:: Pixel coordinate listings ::
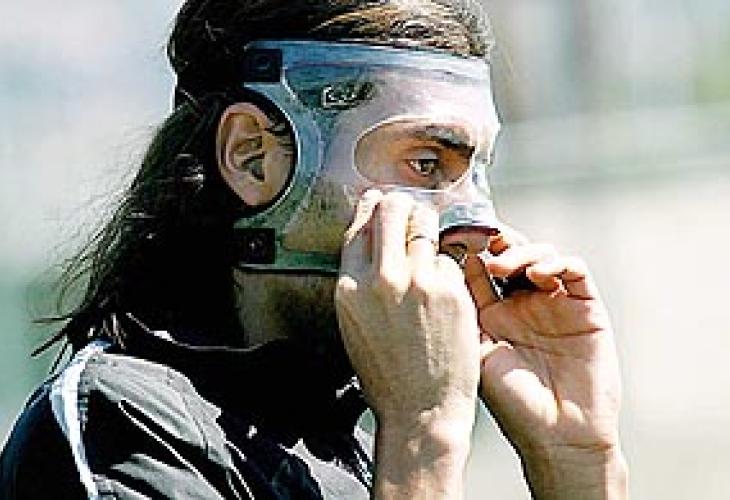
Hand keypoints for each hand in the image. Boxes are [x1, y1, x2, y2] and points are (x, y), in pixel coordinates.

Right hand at [336, 190, 480, 498]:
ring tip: (432, 238)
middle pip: (392, 210)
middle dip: (402, 204)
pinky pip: (450, 257)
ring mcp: (419, 282)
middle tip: (410, 209)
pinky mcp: (451, 290)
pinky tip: (446, 282)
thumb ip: (361, 278)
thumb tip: (371, 238)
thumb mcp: (355, 322)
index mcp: (350, 286)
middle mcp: (382, 278)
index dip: (372, 205)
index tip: (380, 199)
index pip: (360, 224)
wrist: (420, 408)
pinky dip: (449, 263)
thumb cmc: (386, 372)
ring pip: (426, 224)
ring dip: (429, 225)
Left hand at [465, 234, 626, 498]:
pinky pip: (575, 270)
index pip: (479, 266)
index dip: (467, 247)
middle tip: (478, 238)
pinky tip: (540, 274)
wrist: (558, 437)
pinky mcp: (586, 308)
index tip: (451, 235)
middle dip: (494, 240)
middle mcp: (523, 303)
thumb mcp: (477, 350)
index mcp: (492, 312)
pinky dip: (558, 262)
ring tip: (503, 266)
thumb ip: (466, 309)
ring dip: (521, 251)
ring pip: (540, 254)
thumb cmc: (512, 402)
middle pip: (509, 252)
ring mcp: (555, 303)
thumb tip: (443, 265)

:: Try it ::
Begin with the line that contains "pinky mcp: (586, 308)" and quote each line after it exactly, stopping after the last line of the data.

:: Result of this task ::
pinky mcp: (586, 308)
index tip: (451, 235)
middle dip: (494, 240)
middle mcp: (523, 303)
thumb mcp: (477, 350)
index mcp: (492, 312)
pinky dip: (558, 262)
ring tip: (503, 266)
thumb ip: (466, 309)
ring dip: (521, 251)
ring pip: (540, 254)
thumb cmc: (512, 402)
middle pip: (509, 252)
ring mcp: (555, 303)
thumb tip: (443, 265)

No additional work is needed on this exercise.